WORK ORDER: Each line of the material should be set down exactly. Pictures are not part of the copy.

DATASET SECTION:
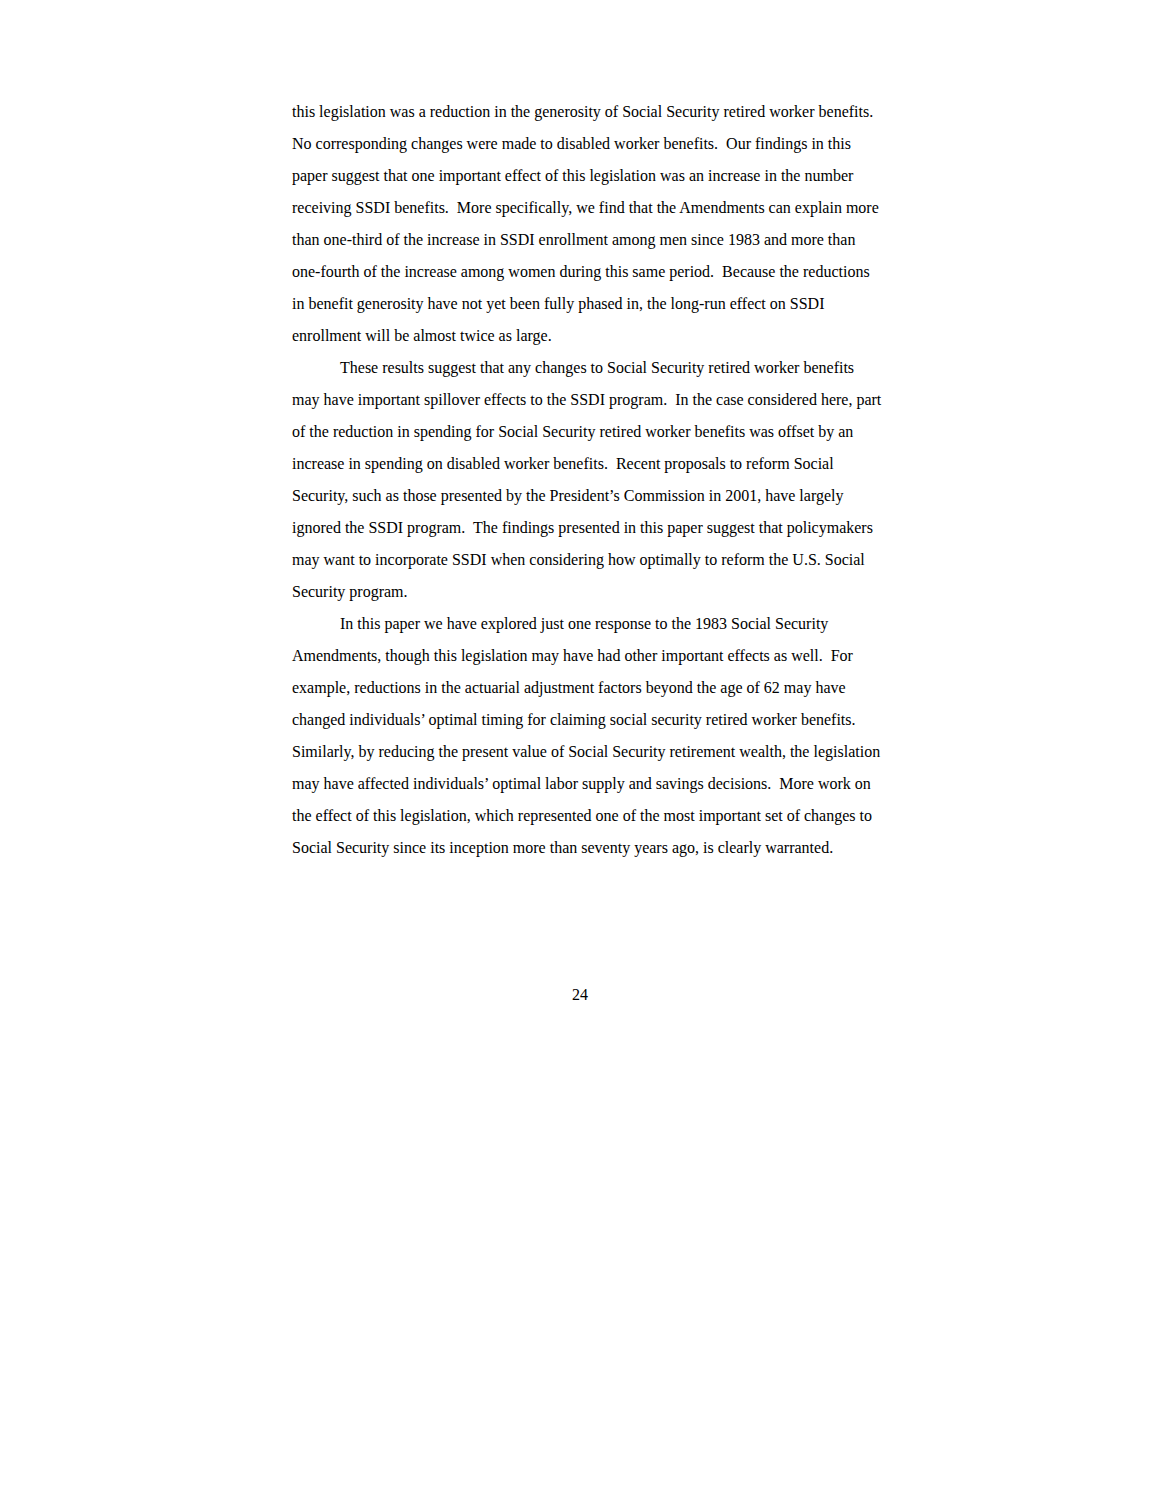this legislation was a reduction in the generosity of Social Security retired worker benefits. No corresponding changes were made to disabled worker benefits. Our findings in this paper suggest that one important effect of this legislation was an increase in the number receiving SSDI benefits. More specifically, we find that the Amendments can explain more than one-third of the increase in SSDI enrollment among men since 1983 and more than one-fourth of the increase among women during this same period. Because the reductions in benefit generosity have not yet been fully phased in, the long-run effect on SSDI enrollment will be almost twice as large.
These results suggest that any changes to Social Security retired worker benefits may have important spillover effects to the SSDI program. In the case considered here, part of the reduction in spending for Social Security retired worker benefits was offset by an increase in spending on disabled worker benefits. Recent proposals to reform Social Security, such as those presented by the President’s Commission in 2001, have largely ignored the SSDI program. The findings presented in this paper suggest that policymakers may want to incorporate SSDI when considering how optimally to reform the U.S. Social Security program.
In this paper we have explored just one response to the 1983 Social Security Amendments, though this legislation may have had other important effects as well. For example, reductions in the actuarial adjustment factors beyond the age of 62 may have changed individuals’ optimal timing for claiming social security retired worker benefits. Similarly, by reducing the present value of Social Security retirement wealth, the legislation may have affected individuals’ optimal labor supply and savings decisions. More work on the effect of this legislation, which represented one of the most important set of changes to Social Security since its inception more than seventy years ago, is clearly warranted.
24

RESPONSE TO THE EXERCISE:
this legislation was a reduction in the generosity of Social Security retired worker benefits. No corresponding changes were made to disabled worker benefits. Our findings in this paper suggest that one important effect of this legislation was an increase in the number receiving SSDI benefits. More specifically, we find that the Amendments can explain more than one-third of the increase in SSDI enrollment among men since 1983 and more than one-fourth of the increase among women during this same period. Because the reductions in benefit generosity have not yet been fully phased in, the long-run effect on SSDI enrollment will be almost twice as large.
These results suggest that any changes to Social Security retired worker benefits may have important spillover effects to the SSDI program. In the case considered here, part of the reduction in spending for Social Security retired worker benefits was offset by an increase in spending on disabled worker benefits. Recent proposals to reform Social Security, such as those presented by the President’s Commission in 2001, have largely ignored the SSDI program. The findings presented in this paper suggest that policymakers may want to incorporate SSDI when considering how optimally to reform the U.S. Social Security program.
In this paper we have explored just one response to the 1983 Social Security Amendments, though this legislation may have had other important effects as well. For example, reductions in the actuarial adjustment factors beyond the age of 62 may have changed individuals’ optimal timing for claiming social security retired worker benefits. Similarly, by reducing the present value of Social Security retirement wealth, the legislation may have affected individuals’ optimal labor supply and savings decisions. More work on the effect of this legislation, which represented one of the most important set of changes to Social Security since its inception more than seventy years ago, is clearly warranted.
24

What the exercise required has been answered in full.